20. Consequences of you terminating your policy

20.1 In the event that you cancel your Policy before the Smart Services End Date, the Smart Services shall automatically terminate with effect from the end date of your Policy (Expiry Date).

20.2 You must within 30 calendar days of the Expiry Date return the Smart Properties Devices Package, using the pre-paid return envelope that we post to you or allow our representative to collect the Smart Properties Devices Package from you.

21. Consequences of us terminating your policy

21.1 In the event that we cancel your Policy before the Smart Services End Date, the Smart Services shall automatically terminate with effect from the end date of your Policy (Expiry Date).

21.2 You must within 30 calendar days of the Expiry Date return the Smart Properties Devices Package, using the pre-paid return envelope that we post to you or allow our representative to collect the Smart Properties Devices Package from you.

22. Notices

22.1 Except as otherwise expressly provided within these Terms, no notice or other communication from one party to the other shall have any validity under these Terms unless made in writing by or on behalf of the party concerned.
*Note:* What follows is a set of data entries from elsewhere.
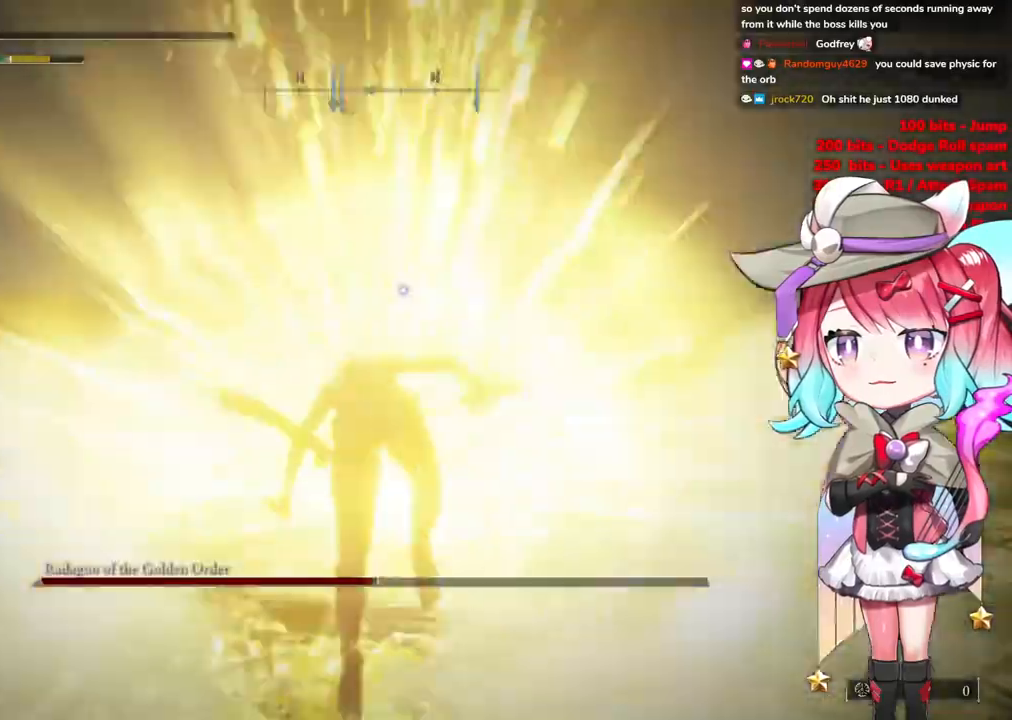
{"buttons": [], "left_stick": "down-left", "right_stick": "center", "events": [[84, "CIRCLE", "up"], [134, "CIRCLE", "down"], [184, "left_stick", "down-left"], [217, "CIRCLE", "up"]]}
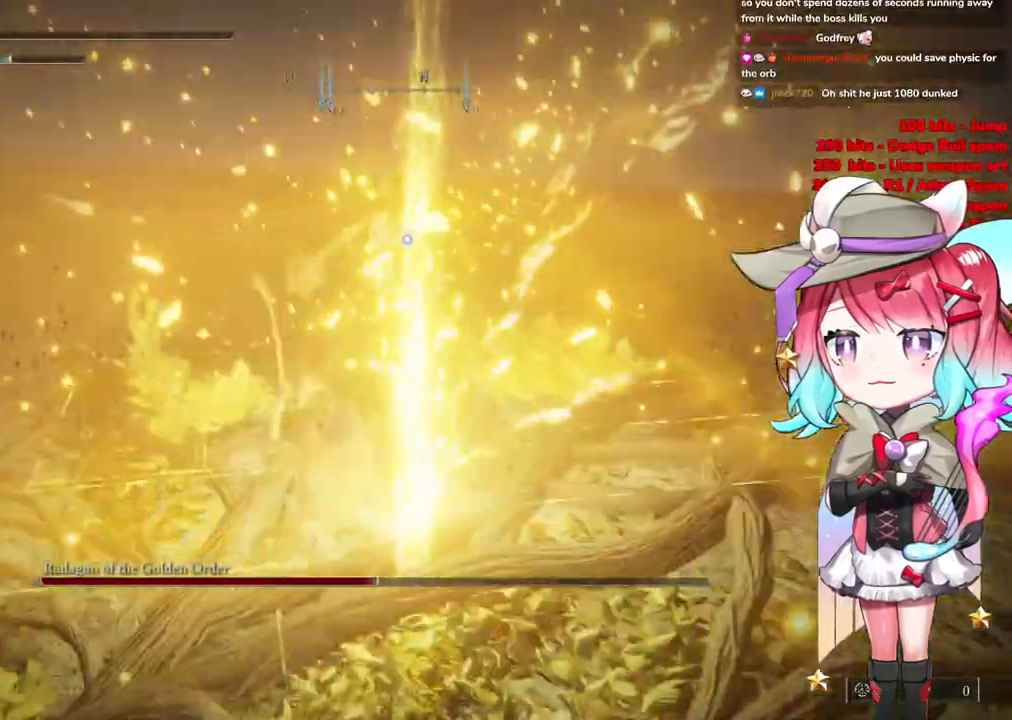
{"buttons": ["CIRCLE"], "left_stick": "down-left", "right_stick": "center", "events": [[450, "CIRCLE", "down"]]}
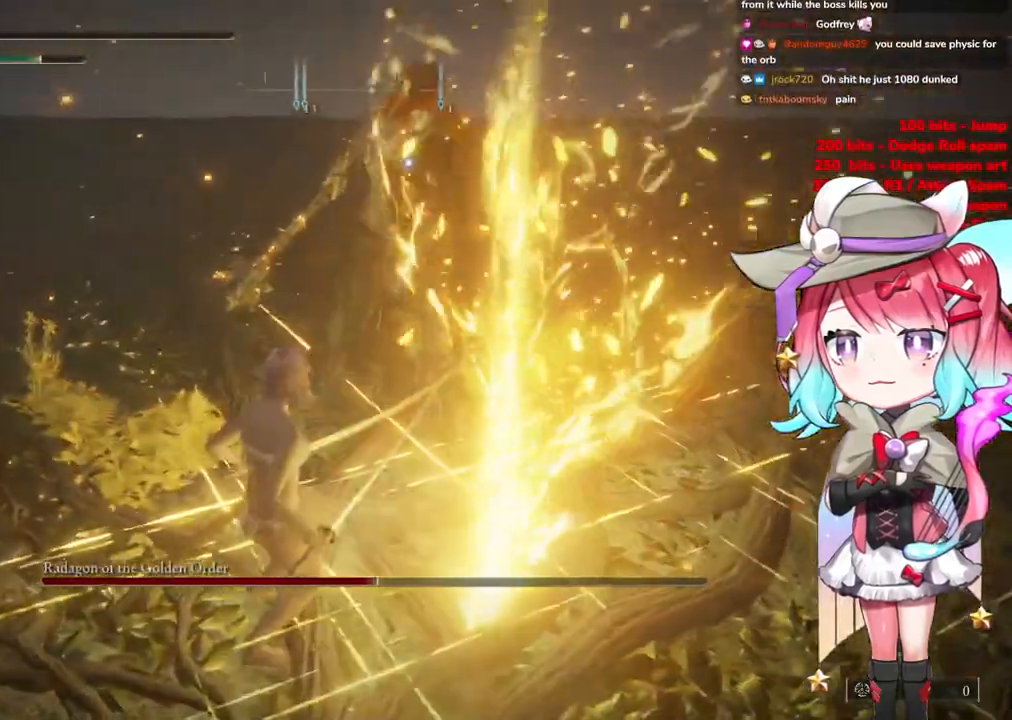
{"buttons": [], "left_stick": "down-left", "right_stick": "center", "events": [[34, "CIRCLE", "up"]]}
22.2 Any notice or other communication which is to be given by either party to the other shall be given by letter (sent by hand, post, registered post or by the recorded delivery service) to the individual named within the Order Form and copied by electronic mail to addresses stated within the Order Form.

22.3 Provided the relevant notice or communication is not returned as undelivered, it shall be deemed to have been given two Working Days after the day on which the letter was posted.
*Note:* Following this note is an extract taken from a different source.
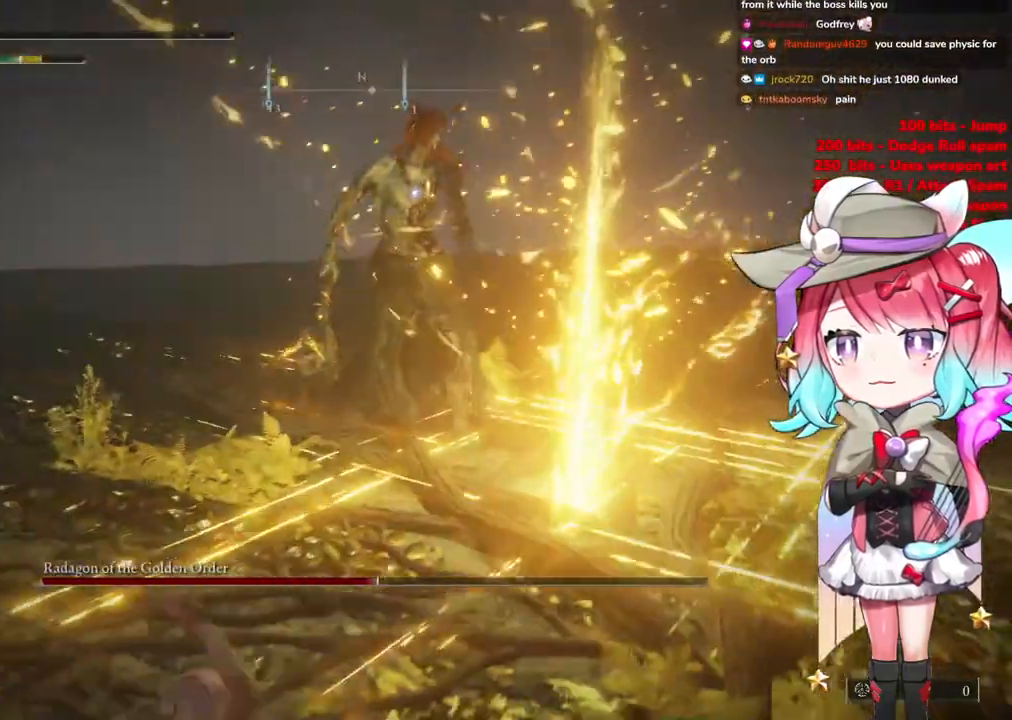
{"buttons": [], "left_stick": "down-left", "right_stick": "center", "events": [[33, "CIRCLE", "down"], [133, "CIRCLE", "up"], [200, "CIRCLE", "down"], [317, "CIRCLE", "up"]]}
22.4 Either party may change its address for service by serving a notice in accordance with this clause.

23. Miscellaneous

23.1 Even if we delay in enforcing this Agreement, we can still enforce it later. If we do not insist immediately that you do anything you are required to do under these Terms, or if we delay in taking steps against you in respect of your breaching this Agreement, that will not mean that you do not have to do those things and it will not prevent us taking steps against you at a later date.

23.2 Neither you nor we will be liable to the other for any failure or delay, or for the consequences of any failure or delay, in performance of this Agreement if it is due to any event beyond reasonable control and contemplation. This includes, without limitation, acts of God, war, industrial disputes, protests, fire, flood, storm, explosion, an act of terrorism and national emergencies.

23.3 We may transfer this Agreement to someone else. We may transfer our rights and obligations under these Terms to another organisation. We will inform you in writing if this happens and will use reasonable endeavours to ensure that the transfer will not affect your rights under the Agreement.

23.4 This Agreement does not give rise to any rights under the Contracts (Rights of Third Parties) Act 1999 to enforce any term of the Agreement.

23.5 This Agreement constitutes the entire agreement between the parties and supersedes and extinguishes all previous agreements, promises, assurances, warranties, representations and understandings between them, whether written or oral, relating to its subject matter.

23.6 Each party agrees that it shall have no remedies in respect of any statement, representation, assurance or warranty (whether made innocently or negligently) that is not set out in this Agreement. Each party agrees that it shall have no claim for innocent or negligent misrepresentation or negligent misstatement based on any statement in this Agreement.

23.7 Ecclesiastical may change these Terms by notice to you (for example, by a notice by email, text message or mail), and both parties agree that changes cannot be retroactive. If you do not agree to these changes, you must stop using the Smart Properties Devices Package and Smart Services.

23.8 If a court finds part of this Agreement illegal, the rest will continue in force. Each of the paragraphs of these Terms operates separately. If any court or relevant authority decides that any of them are unlawful, the remaining paragraphs will remain in full force and effect.

This Agreement is governed by the laws of England, and any dispute arising under or in connection with this Agreement shall be subject to the exclusive Jurisdiction of the English and Welsh courts.